Chekkala Bhajana group will usually have 16 or 20 people while performing the art. The artists are dressed in simple most of the times, yet colorful costumes consisting of a dhoti, waist cloth, colored hankie around the neck, garland and flower bracelets on the hands. Apart from that the recognizable stuff they wear include ankle bells. Each dancer carries his own ‘chekkalu’ with much pride and love! Before starting the play, all these artists pray by placing all their musical instruments in front of a God’s photo, perform pooja and wear the ankle bells and pick up their ‘Chekkalu’. Another important part of this pray is that each group member takes the blessing of their troupe ‘GURU’ (master) by touching his feet. It is nice to see, so much of respect for Teachers here!!!

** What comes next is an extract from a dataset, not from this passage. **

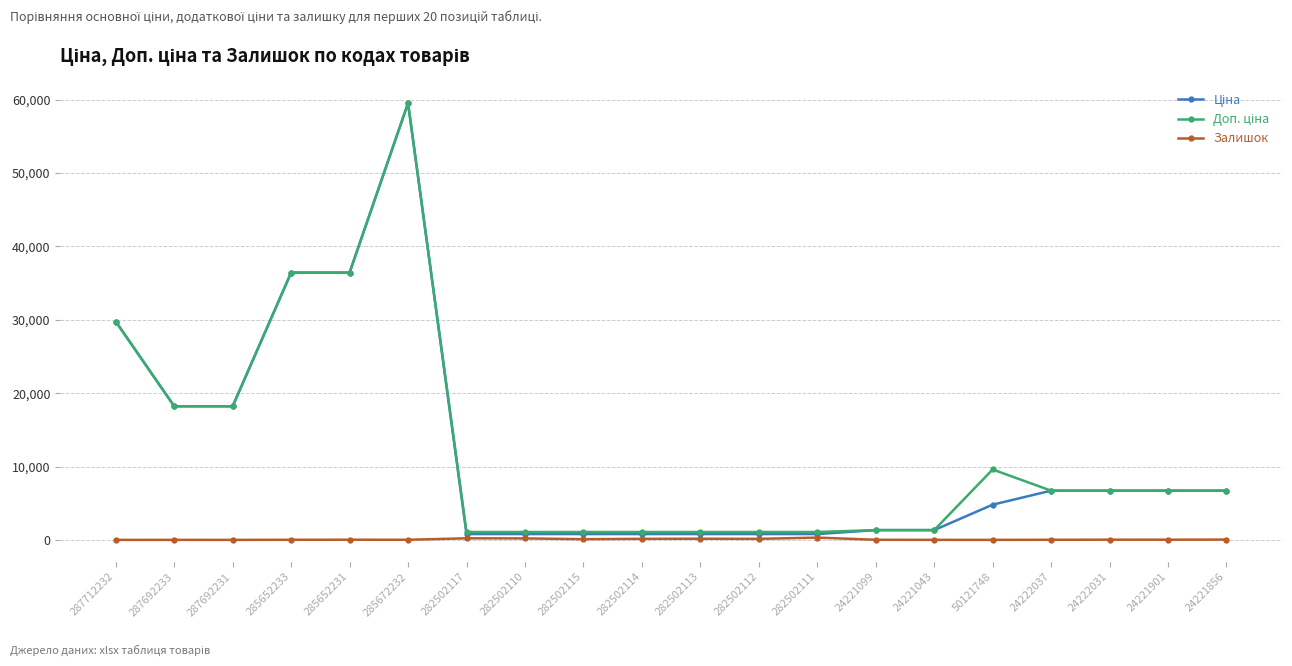

At which category is the sum across all series the highest?

285672232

Troupe members create a circular formation with master being in the center. The master starts with a Bhajan (Devotional Song) along with a music from his wooden pieces by striking them in a rhythm and the rest follow their master in chorus. See the short video that I shot at a Shiva Temple near my native place on a ‘Shiva Rathri’ night. Sorry for the bad light, I couldn’t capture it any better. This is just to give you a flavor of how the art being performed.
Expert artists would have a good understanding of about 100 different steps (variations in their foot and body movement) in this form of art. But most of the current existing troupes hardly know a dozen at the max. Master in the middle keeps singing while guiding and facilitating narration of episodes from Epics and Puranas. Rest of the group jump and dance according to the steps as the master directs. I was glad to have spent a good amount of time on Shiva Rathri night watching this folk art for about 3+ hours!
It is fun to watch them making all kind of humorous episodes in between to entertain the crowd. Apart from respecting the master, there is more to learn from these folks. The master usually delegates the center stage to a fellow troupe member there by encouraging the team members to bear the responsibility equally while mentoring them to become a Master one fine day! More than all, they don’t refer to any book or any such written chit to read out even though the program usually runs for hours together, everything comes natural through their devotion. Do you recall any such art which is not so well known in our culturally rich heritage?